インマルサット衛星(注1)を使うことにより2018年までにIrisシステムは陸海を問わず緯度、経度、高度と時間情報の4次元での航空機追尾(4D追尾)が可能になる。強力なデータリンクによって航空機の飛行を地上で常に監視することで、空の旅の安全性が向上しMH370のような事故はなくすことができる。

 

(注1)英国企業が運営する全地球衛星通信網。MH370がレーダーから消えた後もインマルサット衛星データリンクが動作し、地上にデータを送信した。

 

 

またこれにより航空会社の運行担当者、エアライン、地上管制官の負担を減らして効率の良い航空機運行支援が可能となる。
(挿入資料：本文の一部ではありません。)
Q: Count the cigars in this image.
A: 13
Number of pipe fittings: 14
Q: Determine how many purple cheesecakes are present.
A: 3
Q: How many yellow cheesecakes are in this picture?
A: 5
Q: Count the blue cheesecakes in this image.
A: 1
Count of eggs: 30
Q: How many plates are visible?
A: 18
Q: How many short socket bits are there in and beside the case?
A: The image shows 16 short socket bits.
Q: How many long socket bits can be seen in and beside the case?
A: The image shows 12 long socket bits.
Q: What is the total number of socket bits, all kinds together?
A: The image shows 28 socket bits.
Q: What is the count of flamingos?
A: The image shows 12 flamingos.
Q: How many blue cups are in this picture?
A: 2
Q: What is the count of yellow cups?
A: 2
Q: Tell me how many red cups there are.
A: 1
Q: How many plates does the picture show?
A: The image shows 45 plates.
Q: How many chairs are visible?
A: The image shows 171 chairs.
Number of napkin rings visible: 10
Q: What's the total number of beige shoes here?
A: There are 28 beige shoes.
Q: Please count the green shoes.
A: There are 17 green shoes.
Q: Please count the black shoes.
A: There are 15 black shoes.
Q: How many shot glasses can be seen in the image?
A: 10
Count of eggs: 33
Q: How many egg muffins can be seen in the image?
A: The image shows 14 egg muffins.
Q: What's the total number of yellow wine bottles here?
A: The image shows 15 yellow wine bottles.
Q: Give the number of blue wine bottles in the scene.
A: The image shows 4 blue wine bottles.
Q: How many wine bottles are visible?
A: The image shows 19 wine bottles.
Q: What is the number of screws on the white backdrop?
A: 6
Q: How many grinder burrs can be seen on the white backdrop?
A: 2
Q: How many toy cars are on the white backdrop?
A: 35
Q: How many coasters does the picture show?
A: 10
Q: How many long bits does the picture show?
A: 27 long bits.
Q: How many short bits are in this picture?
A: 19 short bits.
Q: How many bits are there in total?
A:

2016年11月のESAと民間航空会社との連携協定でIrisシステムにインマルサット通信衛星が加わり4D追尾が可能になる。

 

航空機追尾により航空機運行スケジュール管理の精度が向上するので、運行効率化と安全性向上につながる。しかし衛星の機能を発揮させるためには、衛星本体の機能だけではなく4D追尾情報通信に強力なデータリンク能力や地上管制とパイロット間交信システム(CPDLCやADS-C)の支援が必要になる。ADS-Cは航空機のデータを定時送信する機能で、FANS 1Aと呼ぶ次世代ナビゲーデョン基準に対応した機体で採用される。

 

 

2014年夏に基地国際通信連合(ITU)は地球規模飛行管制の実現を働きかけ、2015年の国際無線通信会議で航空機情報通信に特別の周波数帯が割り振られた。周波数帯の割り振りは必ずしもスムースに認められたものではなかったが、インマルサット衛星(下図)の利用で全地球航空管制は試行できる見通しとなった。より長期的な衛星支援Irisシステムも欧州宇宙局のANTARES Phase B計画に組み込まれる予定である。